[Text passage]:
■ ■ ■ ■
Douglas Gilbert April 9, 2021, 6 a.m. UTC | #3

On 2021-04-08 12:28 p.m., Douglas Gilbert wrote:
> On 2021-04-08 4:14 a.m., Hannes Reinecke wrote:
>> On 4/8/21 3:45 AM, Douglas Gilbert wrote:
<snip>

>>> +/*
>>> + * If the sg_request object is not inflight, return -ENODATA. This function
>>> + * returns 1 if the given object was in inflight state and is in await_rcv
>>> + * state after blk_poll() returns 1 or more. If blk_poll() fails, then that
>>> + * (negative) value is returned. Otherwise returns 0. Note that blk_poll()
>>> + * may complete unrelated requests that share the same q and cookie.
>>> + */
>>> +static int
>>> +sg_srp_q_blk_poll(struct sg_request *srp, struct request_queue *q, int 
>>> loop_count)
>>> +{
>>> +    int k, n, num;
>>> +
>>> +    num = (loop_count < 1) ? 1 : loop_count;
>>> +    for (k = 0; k < num; ++k) {
>>> +        if (atomic_read(&srp->rq_st) != SG_RS_INFLIGHT)
>>> +            return -ENODATA;
>>> +        n = blk_poll(q, srp->cookie, loop_count < 0 /* spin if negative */);
>>> +        if (n > 0)
>>> +            return atomic_read(&srp->rq_st) == SG_RS_AWAIT_RCV;
>>
>> That _technically_ is a race condition;
>> the first atomic_read() call might return a different value than the second one.
>> And this arguably is a mis-use of atomic _counters_, as here they are just 
>> used to store fixed values, not counters per se.
>> Why not use 'READ/WRITE_ONCE' ?
> 
> Here is what I found in testing:
> 
>          thread 1                     thread 2
>          [want sr1p compl.]          [want sr2p compl.]
>         ===============================================
>          sr1p INFLIGHT                sr2p INFLIGHT
>          blk_poll(cookie)
>              -> 1 (sr2p -> AWAIT)
>          sr1p not in AWAIT
>              so return 0
>                                       blk_poll(cookie)
>                                         ->1 (sr1p -> AWAIT)
■ ■ ■ ■
[The data]:

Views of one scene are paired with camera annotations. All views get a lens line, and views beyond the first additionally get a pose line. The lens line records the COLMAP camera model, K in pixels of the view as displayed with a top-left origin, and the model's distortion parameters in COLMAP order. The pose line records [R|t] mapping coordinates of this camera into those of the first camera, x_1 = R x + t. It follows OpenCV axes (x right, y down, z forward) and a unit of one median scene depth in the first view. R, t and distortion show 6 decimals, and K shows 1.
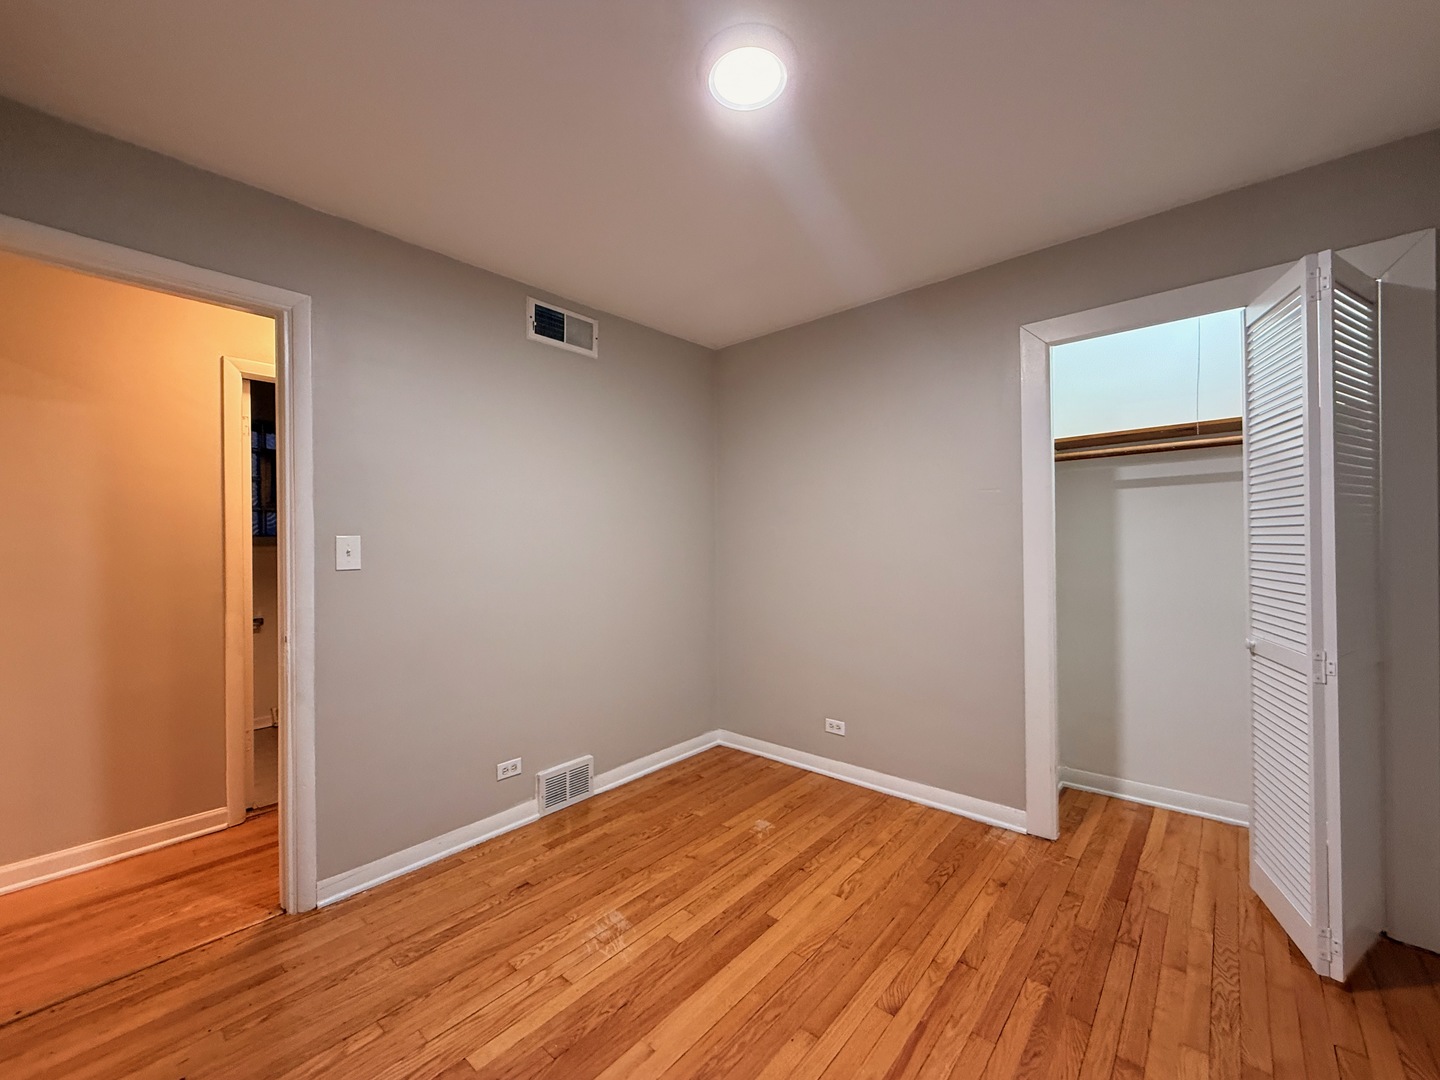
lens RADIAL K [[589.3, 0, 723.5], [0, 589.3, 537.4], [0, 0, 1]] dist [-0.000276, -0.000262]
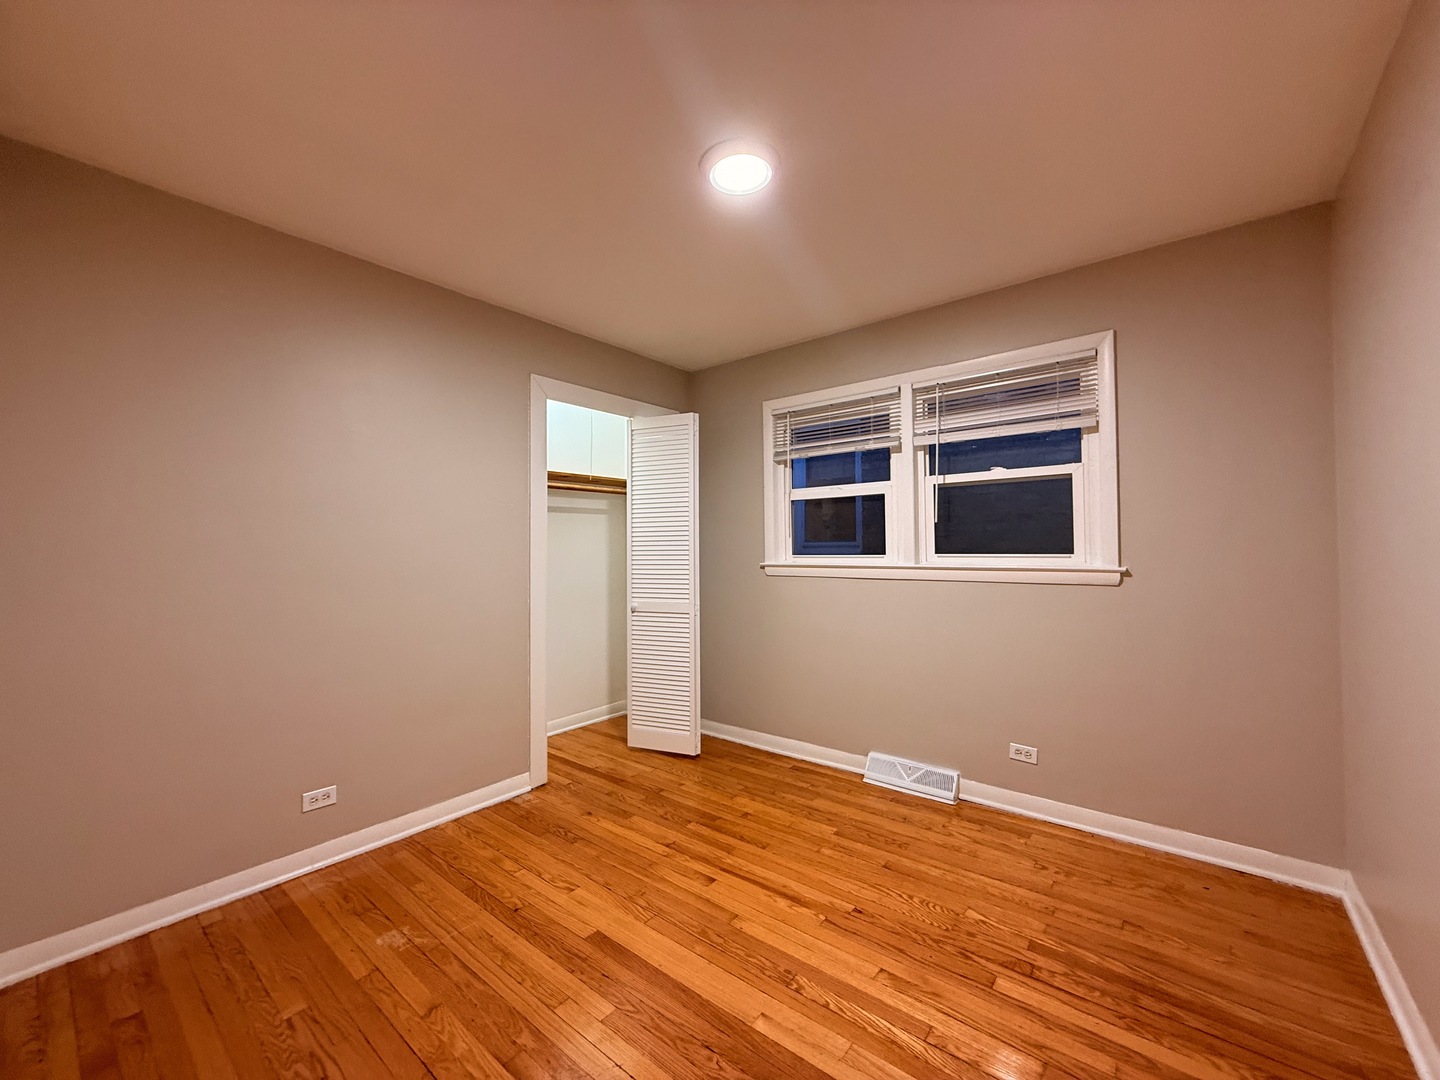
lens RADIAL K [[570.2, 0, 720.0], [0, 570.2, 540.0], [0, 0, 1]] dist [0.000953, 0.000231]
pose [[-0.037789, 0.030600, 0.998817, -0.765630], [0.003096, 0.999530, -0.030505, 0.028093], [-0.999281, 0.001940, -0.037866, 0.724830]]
■ ■ ■ ■
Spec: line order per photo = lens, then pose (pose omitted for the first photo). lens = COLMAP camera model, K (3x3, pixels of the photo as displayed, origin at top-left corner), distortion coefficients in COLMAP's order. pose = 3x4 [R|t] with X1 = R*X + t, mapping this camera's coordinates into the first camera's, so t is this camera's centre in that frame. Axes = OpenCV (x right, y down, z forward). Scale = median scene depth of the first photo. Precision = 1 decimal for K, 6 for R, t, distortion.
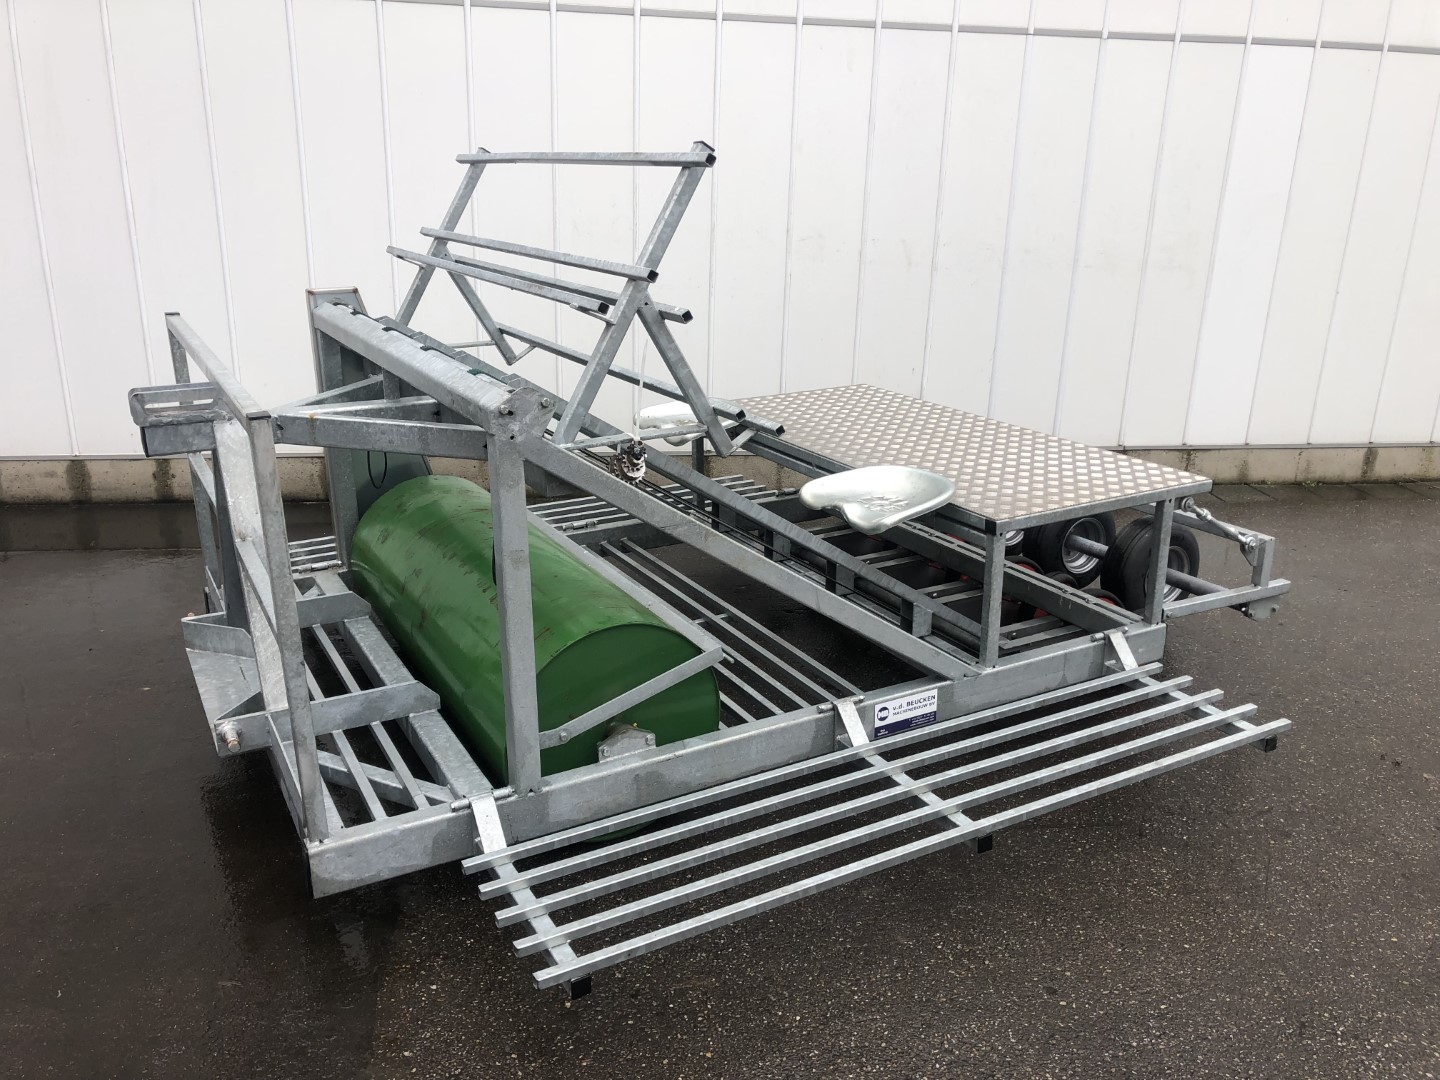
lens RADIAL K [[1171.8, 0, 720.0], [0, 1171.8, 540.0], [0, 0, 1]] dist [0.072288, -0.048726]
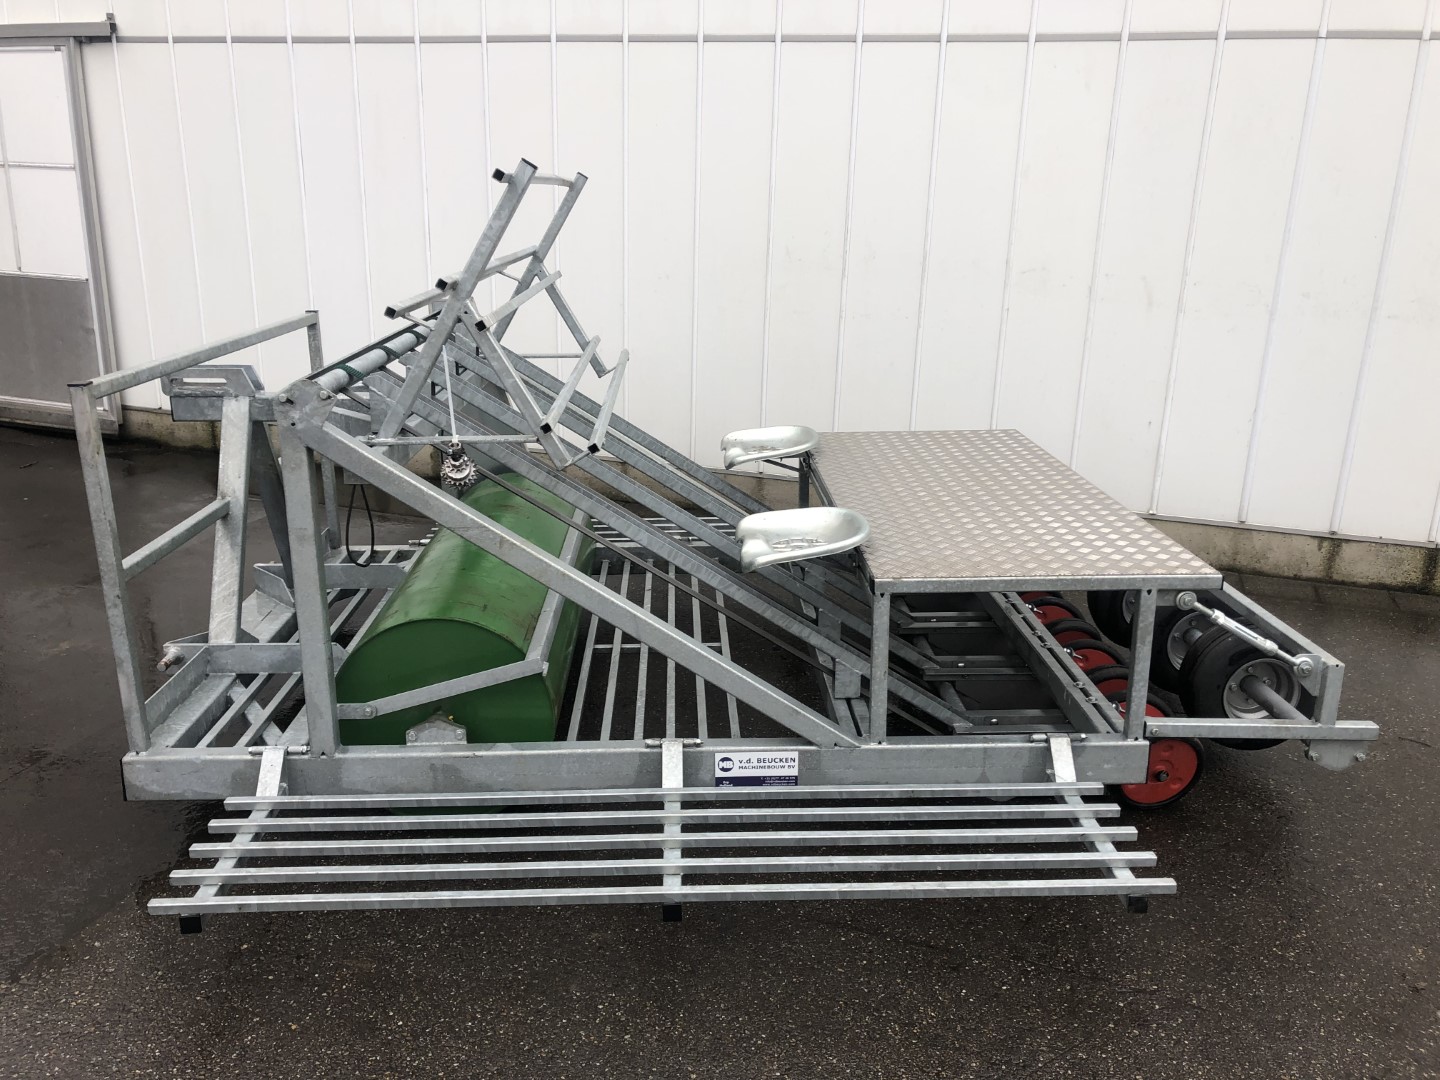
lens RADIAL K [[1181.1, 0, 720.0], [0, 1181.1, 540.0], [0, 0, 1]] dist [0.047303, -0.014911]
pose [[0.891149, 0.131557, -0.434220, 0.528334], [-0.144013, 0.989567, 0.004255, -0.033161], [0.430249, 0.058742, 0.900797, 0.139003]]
■ ■ ■ ■
[Prompt 1]: Condense the code comment in the thread excerpt that begins "If the sg_request object is not inflight" into a short list, keeping its main facts.
[Prompt 2]: Reproduce the part of the thread excerpt starting with "Douglas Gilbert April" and going on through "q and cookie.".
Rely only on the thread excerpt, not on the entries.

[Task answer 1]:
- If the sg_request object is not inflight, the function returns -ENODATA.
- It returns 1 if the object was inflight and is in await_rcv state after blk_poll() returns 1 or more.
- If blk_poll() fails, its negative value is returned.
- Otherwise it returns 0.
- blk_poll() may complete unrelated requests that share the same q and cookie.

[Task answer 2]:
Douglas Gilbert April 9, 2021, 6 a.m. UTC | #3

On 2021-04-08 12:28 p.m., Douglas Gilbert wrote:
> On 2021-04-08 4:14 a.m., Hannes Reinecke wrote:
>> On 4/8/21 3:45 AM, Douglas Gilbert wrote:
<snip>

>>> +/*
>>> + * If the sg_request object is not inflight, return -ENODATA. This function
>>> + * returns 1 if the given object was in inflight state and is in await_rcv
>>> + * state after blk_poll() returns 1 or more. If blk_poll() fails, then that
>>> + * (negative) value is returned. Otherwise returns 0. Note that blk_poll()
>>> + * may complete unrelated requests that share the same q and cookie.